Fast forward to the 17th and 18th centuries, scholars have assigned the pronoun “they” to people who don’t fit in the gender binary. This was more humanizing than referring to them as “it.” Merriam-Webster also noted the gender-neutral word “thon”(short for “that one”) was believed to have been first used in 1858.
Still, this concept has left many confused as to how it works—mainly, the part about un-learning gender roles and not being confined within your biological pronoun. This became more controversial when parents started talking about raising their kids genderless—aptly calling them, “theybies.”
Although there are skeptics of this, parents still try to practice gender-neutrality with their kids. While others don’t necessarily use “they/them” to refer to their children, the parent/s still make sure they learn 1) that gender is a construct and 2) “traditional” heteronormative standards shouldn’t be imposed. This is a mindset blogger Kaycee Enerva (popularly known as “The Macho Mom“) follows when raising her son, Geof.
“He is born a male and is a boy [because] it is his choice,” she tell us. “I raised my son not with a ‘neutral gender’ but with a mindset that people are equal despite their choice of gender—male, female, gay, lesbian, trans, etc.”
As a single mom, it’s important for Kaycee to show Geof that not one gender should be solely stuck in the kitchen or working in the office. “It’s inevitable that media and television depicts stereotypes for different gender roles,” she says. “He sees me as an example that women can do both. I work, I take care of him, and show him that anyone can do anything.”
Society has created this dichotomy that boys should like blue and grow up tough, while girls love pink and are meek. When they don’t “act like their gender,” they are immediately tagged as “too masculine or feminine” in the negative sense.
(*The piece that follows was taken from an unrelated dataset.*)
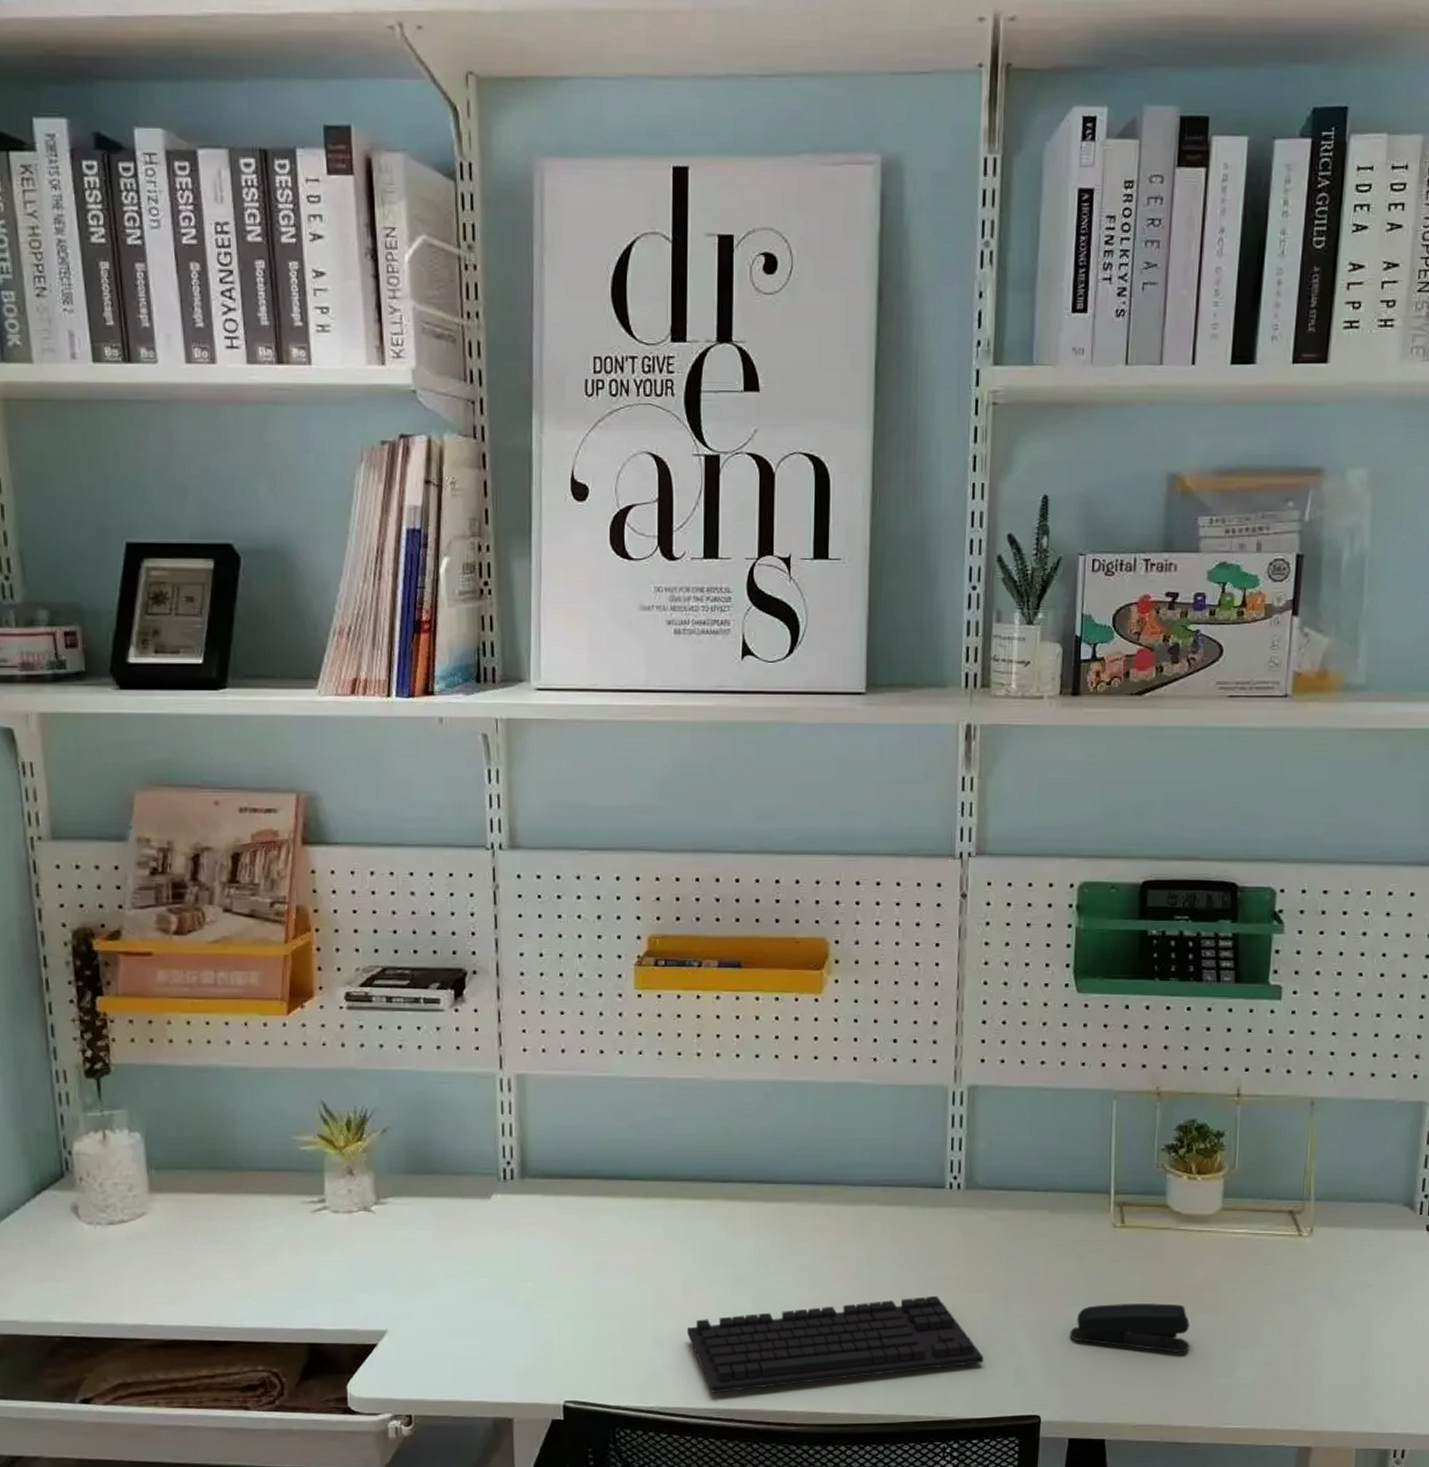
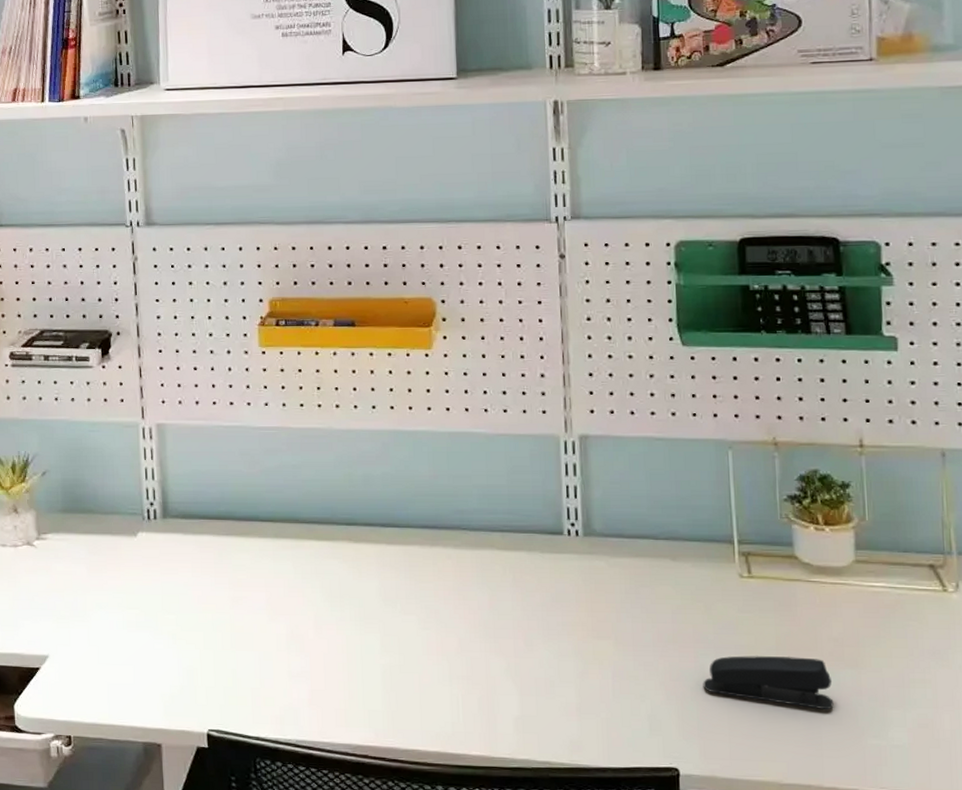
keyboard: present [686,1295,984,1393] -> none [319,640,615,729]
Kaycee takes it upon herself to “talk to him like an adult [and explain that] gender stereotypes are made by people to assign certain roles.”
“People can wear any color they want. A guy can love ponies and pink. A woman can like comic books and computers. Both can appreciate anything,” she says. “I taught him gender is a socially made construct and it shouldn’t hinder anyone from pursuing what they want in life,” she adds.
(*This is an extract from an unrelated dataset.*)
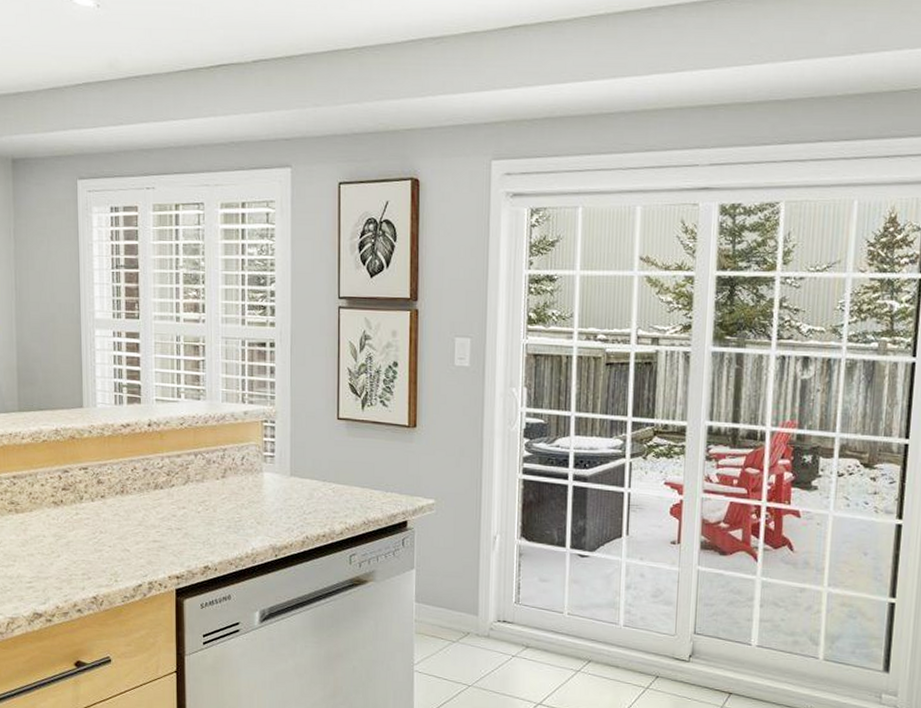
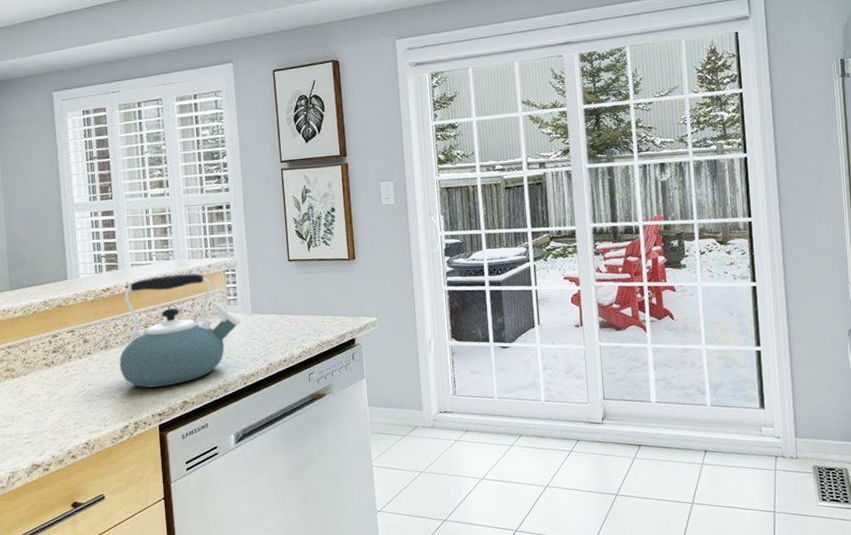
kettle: none [136,417,278,547] -> present [119,273,242,388]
Kaycee also admits that she rarely opens up about her parenting style to others. At the same time, she also doesn’t care if people judge her because it was her choice to raise her son with these teachings. Instead, she’s more focused on preparing Geof for the real world. “It’s a challenge to raise someone in this deteriorating world. Humans are evil. Our planet is dying. It’s tough to prepare him for what’s ahead; to teach him grit and resilience. But also, there’s still some good left in the world.”
For Kaycee, she hopes other parents would “at least teach their children to look at people in equal terms despite of their race, religion, or gender.” Additionally, let your child choose what gender or sexual orientation they identify with as they grow older—same with how Kaycee let Geof decide that he is a boy.